Há uma incontrolável ânsia de usar todos os instrumentos de aproximação virtual para conectar pessoas que foram convivas em épocas tão remotas que o tempo se encarregou de borrar-lhes a lembrança.
O convite para que participasse de um grupo de WhatsApp que devia reunir todos os sobreviventes de um tempo de colégio me pareceu desde logo assustador. Não conseguia imaginar como recuperar uma intimidade necessária para justificar a reaproximação depois de, sei lá, 55 anos, só porque esta prática virou uma febre (passageira?) na internet. O desespero aumentou quando fomos comunicados de que todos os abaixo listados estavam automaticamente incluídos no grupo, e eu só lembrava bem de uns cinco de uma turma de 50.
O mal-estar se ampliou com a certeza de que aquele clique bendito, que resultaria no "saiu do grupo", e que seria a prova de que Deus existe para nos socorrer, provocaria uma reação de antipatia instantânea, seguramente enriquecida pela frase mais previsível: "Esse sempre se achou muito!".

Exercícios de interpretação de gráficos
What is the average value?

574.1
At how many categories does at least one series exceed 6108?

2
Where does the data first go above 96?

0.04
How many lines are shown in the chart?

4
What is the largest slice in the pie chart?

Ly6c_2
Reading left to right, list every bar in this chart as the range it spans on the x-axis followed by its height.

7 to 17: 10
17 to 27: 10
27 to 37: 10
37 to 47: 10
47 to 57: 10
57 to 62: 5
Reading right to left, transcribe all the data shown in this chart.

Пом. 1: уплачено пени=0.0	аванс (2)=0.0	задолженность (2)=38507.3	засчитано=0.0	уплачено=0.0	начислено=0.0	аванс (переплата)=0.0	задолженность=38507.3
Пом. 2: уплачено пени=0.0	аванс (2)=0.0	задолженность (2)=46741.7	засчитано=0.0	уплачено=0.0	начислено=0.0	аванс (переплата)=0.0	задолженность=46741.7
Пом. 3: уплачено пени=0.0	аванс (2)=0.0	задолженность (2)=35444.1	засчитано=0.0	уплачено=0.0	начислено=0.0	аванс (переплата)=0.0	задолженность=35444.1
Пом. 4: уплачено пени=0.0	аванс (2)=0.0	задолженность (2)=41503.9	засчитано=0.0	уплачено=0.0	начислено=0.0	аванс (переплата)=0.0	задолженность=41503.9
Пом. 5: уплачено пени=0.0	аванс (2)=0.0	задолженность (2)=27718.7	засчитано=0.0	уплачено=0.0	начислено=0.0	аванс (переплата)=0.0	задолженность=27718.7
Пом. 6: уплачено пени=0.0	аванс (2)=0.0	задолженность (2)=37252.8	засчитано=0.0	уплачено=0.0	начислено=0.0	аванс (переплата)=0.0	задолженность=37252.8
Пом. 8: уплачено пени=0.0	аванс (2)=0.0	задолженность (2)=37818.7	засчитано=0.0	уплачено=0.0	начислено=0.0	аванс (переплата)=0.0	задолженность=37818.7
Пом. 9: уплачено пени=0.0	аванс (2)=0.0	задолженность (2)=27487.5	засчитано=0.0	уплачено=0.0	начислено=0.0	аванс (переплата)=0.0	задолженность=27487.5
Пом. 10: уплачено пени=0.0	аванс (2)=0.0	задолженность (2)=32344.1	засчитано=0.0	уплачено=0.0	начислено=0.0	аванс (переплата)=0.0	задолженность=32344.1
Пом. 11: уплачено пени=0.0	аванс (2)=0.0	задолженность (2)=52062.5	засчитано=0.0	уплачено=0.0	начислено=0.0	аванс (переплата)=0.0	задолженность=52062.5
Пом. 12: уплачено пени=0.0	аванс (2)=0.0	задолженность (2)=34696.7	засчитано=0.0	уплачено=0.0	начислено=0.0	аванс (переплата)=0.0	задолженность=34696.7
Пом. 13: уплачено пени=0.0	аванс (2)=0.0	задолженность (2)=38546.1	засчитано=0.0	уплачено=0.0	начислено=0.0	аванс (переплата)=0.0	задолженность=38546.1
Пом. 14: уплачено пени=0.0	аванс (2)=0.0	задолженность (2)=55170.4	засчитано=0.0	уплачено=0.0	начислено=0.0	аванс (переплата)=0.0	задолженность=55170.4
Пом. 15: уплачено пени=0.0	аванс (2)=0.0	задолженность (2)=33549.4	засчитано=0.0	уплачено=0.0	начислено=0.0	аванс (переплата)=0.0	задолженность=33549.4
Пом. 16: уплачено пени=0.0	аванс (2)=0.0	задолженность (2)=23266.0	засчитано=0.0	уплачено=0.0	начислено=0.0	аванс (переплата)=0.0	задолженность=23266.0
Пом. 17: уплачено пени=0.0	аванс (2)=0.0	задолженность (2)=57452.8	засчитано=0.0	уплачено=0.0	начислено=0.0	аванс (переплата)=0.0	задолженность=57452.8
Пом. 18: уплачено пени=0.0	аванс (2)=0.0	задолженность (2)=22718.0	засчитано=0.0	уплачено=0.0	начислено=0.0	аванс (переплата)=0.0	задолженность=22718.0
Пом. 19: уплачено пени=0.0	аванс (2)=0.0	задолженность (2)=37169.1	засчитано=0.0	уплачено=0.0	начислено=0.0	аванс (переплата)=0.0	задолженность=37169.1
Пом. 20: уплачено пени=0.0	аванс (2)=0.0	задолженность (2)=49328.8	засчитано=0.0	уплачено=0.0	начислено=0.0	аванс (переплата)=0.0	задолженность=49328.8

Tarefas a realizar »
1. Responda com base no texto de apoio:
(a) Segundo o texto, quantos anos teriam se passado desde o tempo de colégio?
(b) De quantos colegas de uma turma de 50 quem narra se lembrava bem?
(c) Que frase, segundo o texto, enriqueceria a reação de antipatia provocada pelo "saiu do grupo"?
2. Extraia do texto de apoio, sem nenhuma alteração, o trecho que se inicia com as palavras "Há uma incontrolável" e termina com "turma de 50.".

Gabarito »
1.
(a) Cerca de 55 anos.
(b) De uns cinco.
(c) "Esse sempre se achou muito!"

2.
Há uma incontrolável ânsia de usar todos os instrumentos de aproximação virtual para conectar pessoas que foram convivas em épocas tão remotas que o tempo se encarregou de borrar-lhes a lembrança.
O convite para que participasse de um grupo de WhatsApp que devia reunir todos os sobreviventes de um tempo de colégio me pareceu desde logo assustador. Não conseguia imaginar como recuperar uma intimidade necessária para justificar a reaproximação depois de, sei lá, 55 anos, só porque esta prática virou uma febre (passageira?) na internet. O desespero aumentou quando fomos comunicados de que todos os abaixo listados estavam automaticamente incluídos no grupo, e eu só lembrava bem de uns cinco de uma turma de 50.